╔══
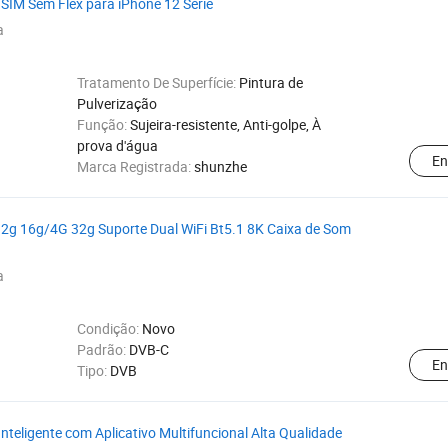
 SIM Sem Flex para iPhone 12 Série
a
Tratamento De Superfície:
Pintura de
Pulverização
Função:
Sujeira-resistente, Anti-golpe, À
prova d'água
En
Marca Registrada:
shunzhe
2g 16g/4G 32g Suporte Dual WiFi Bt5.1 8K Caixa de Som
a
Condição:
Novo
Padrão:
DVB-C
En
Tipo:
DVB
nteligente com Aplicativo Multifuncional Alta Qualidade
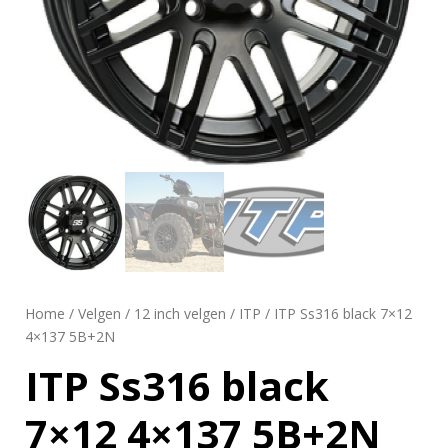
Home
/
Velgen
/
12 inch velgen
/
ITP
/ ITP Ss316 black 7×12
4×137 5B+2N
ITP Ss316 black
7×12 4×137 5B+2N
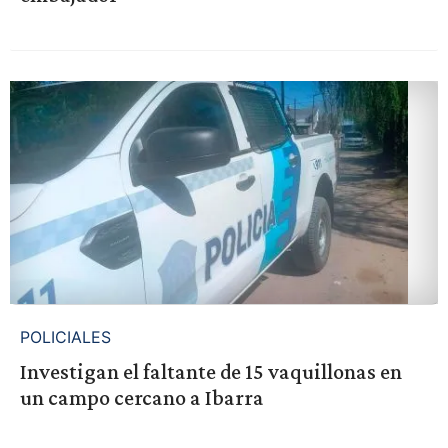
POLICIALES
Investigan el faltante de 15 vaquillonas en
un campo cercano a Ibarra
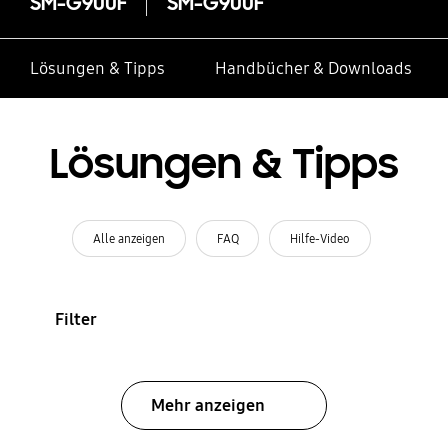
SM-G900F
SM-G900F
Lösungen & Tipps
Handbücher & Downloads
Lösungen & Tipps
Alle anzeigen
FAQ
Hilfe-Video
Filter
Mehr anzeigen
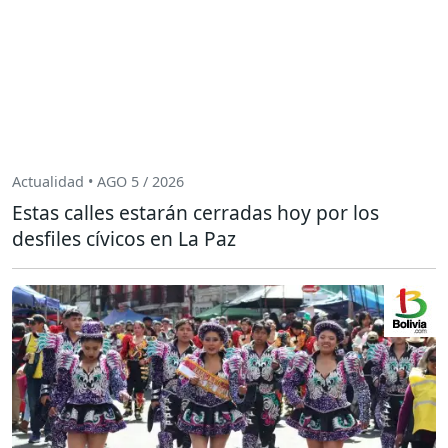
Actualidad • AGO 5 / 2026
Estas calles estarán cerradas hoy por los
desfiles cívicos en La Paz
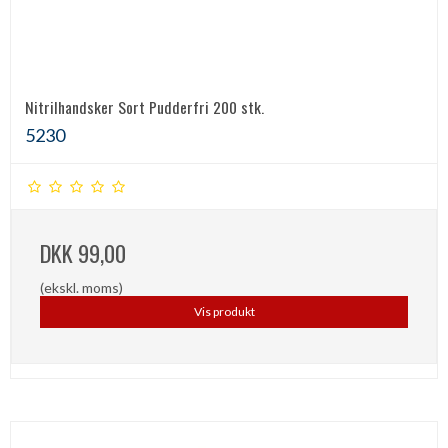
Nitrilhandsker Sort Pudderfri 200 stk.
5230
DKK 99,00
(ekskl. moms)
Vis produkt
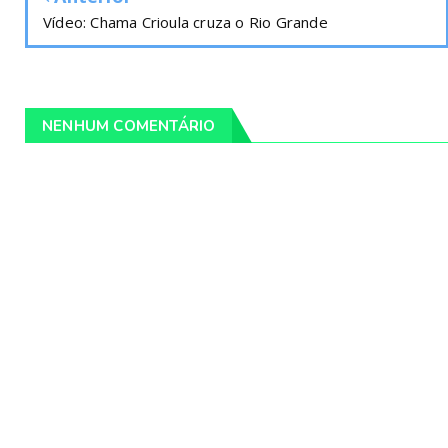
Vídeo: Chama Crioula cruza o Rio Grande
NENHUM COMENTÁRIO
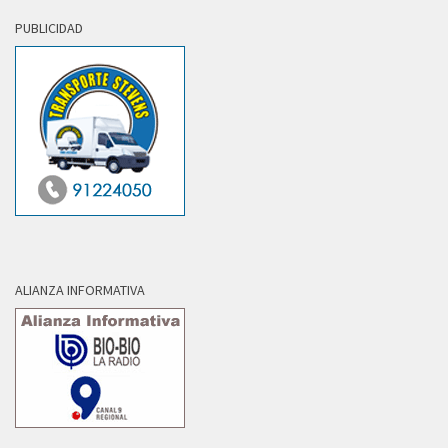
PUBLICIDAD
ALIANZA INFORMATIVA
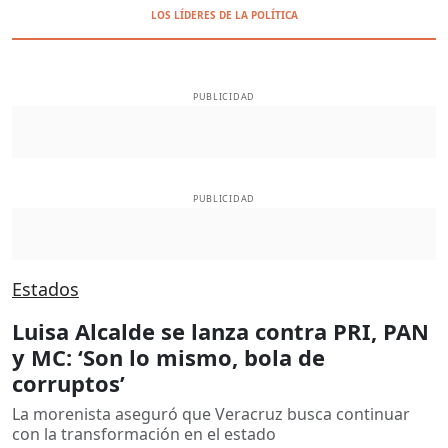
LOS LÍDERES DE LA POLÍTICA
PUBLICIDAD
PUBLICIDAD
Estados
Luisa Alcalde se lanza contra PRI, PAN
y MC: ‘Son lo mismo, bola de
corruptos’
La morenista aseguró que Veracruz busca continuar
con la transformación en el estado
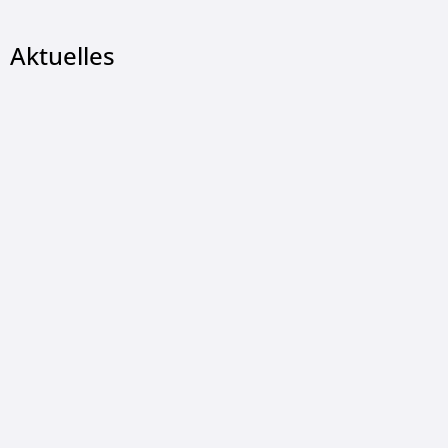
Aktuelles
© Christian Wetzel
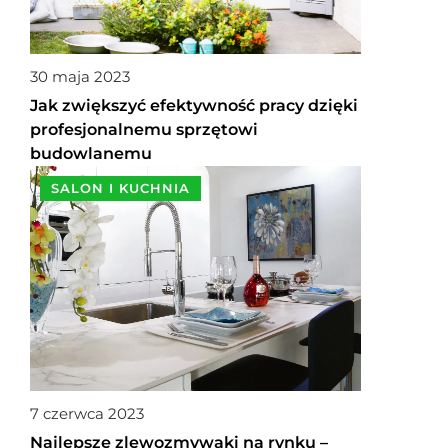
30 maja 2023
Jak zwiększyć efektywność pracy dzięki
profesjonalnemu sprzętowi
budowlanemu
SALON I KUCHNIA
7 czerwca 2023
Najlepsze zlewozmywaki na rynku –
╚══
╔══
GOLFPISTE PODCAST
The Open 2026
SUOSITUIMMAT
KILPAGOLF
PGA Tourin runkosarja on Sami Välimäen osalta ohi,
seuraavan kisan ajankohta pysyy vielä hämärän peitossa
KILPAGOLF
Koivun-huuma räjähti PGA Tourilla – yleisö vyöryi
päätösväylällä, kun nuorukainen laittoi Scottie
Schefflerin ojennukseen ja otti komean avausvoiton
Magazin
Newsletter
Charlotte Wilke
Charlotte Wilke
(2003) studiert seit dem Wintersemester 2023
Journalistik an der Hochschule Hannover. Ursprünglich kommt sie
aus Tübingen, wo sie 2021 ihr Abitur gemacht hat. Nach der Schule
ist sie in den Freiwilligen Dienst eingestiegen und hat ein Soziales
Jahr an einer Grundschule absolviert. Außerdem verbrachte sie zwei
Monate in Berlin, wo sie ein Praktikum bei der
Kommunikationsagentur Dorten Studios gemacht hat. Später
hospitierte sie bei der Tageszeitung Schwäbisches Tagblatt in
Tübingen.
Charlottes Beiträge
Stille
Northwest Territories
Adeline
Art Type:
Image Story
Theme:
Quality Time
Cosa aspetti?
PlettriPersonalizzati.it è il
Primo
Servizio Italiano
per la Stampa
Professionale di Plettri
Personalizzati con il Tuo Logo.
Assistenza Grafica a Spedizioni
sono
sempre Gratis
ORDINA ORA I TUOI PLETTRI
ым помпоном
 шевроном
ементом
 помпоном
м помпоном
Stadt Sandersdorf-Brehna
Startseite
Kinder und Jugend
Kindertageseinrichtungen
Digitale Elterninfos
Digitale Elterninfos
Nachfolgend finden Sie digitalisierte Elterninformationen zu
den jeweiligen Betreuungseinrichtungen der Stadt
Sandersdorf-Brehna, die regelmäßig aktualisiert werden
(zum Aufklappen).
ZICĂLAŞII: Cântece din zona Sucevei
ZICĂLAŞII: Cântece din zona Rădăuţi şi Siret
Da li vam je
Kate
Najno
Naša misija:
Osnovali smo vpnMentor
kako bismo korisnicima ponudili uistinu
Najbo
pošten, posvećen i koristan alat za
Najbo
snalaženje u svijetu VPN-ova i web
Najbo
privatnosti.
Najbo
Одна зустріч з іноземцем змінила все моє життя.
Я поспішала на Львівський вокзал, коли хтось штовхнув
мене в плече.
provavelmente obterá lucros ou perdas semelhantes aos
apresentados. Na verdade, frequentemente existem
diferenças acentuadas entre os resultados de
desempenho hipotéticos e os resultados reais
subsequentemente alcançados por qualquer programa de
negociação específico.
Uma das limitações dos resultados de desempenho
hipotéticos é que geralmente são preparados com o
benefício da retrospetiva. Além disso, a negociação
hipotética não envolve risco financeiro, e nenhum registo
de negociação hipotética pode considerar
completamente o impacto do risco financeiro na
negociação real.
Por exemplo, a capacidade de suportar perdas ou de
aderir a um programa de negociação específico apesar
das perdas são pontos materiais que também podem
╚══
╔══
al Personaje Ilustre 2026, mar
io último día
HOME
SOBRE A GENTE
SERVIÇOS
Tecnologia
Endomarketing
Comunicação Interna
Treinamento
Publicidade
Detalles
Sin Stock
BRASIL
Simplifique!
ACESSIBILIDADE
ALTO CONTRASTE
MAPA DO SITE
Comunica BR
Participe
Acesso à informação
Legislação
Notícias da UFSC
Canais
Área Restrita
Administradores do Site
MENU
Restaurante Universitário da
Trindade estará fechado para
╚══
> [WHAT IS BEING ASKED]: Locate and copy each line in the data above that includes the word "negociação".

> [ANSWER BELOW]:
negociação específico.
benefício da retrospetiva. Além disso, a negociação
de negociação hipotética pode considerar
negociação real.
aderir a um programa de negociação específico apesar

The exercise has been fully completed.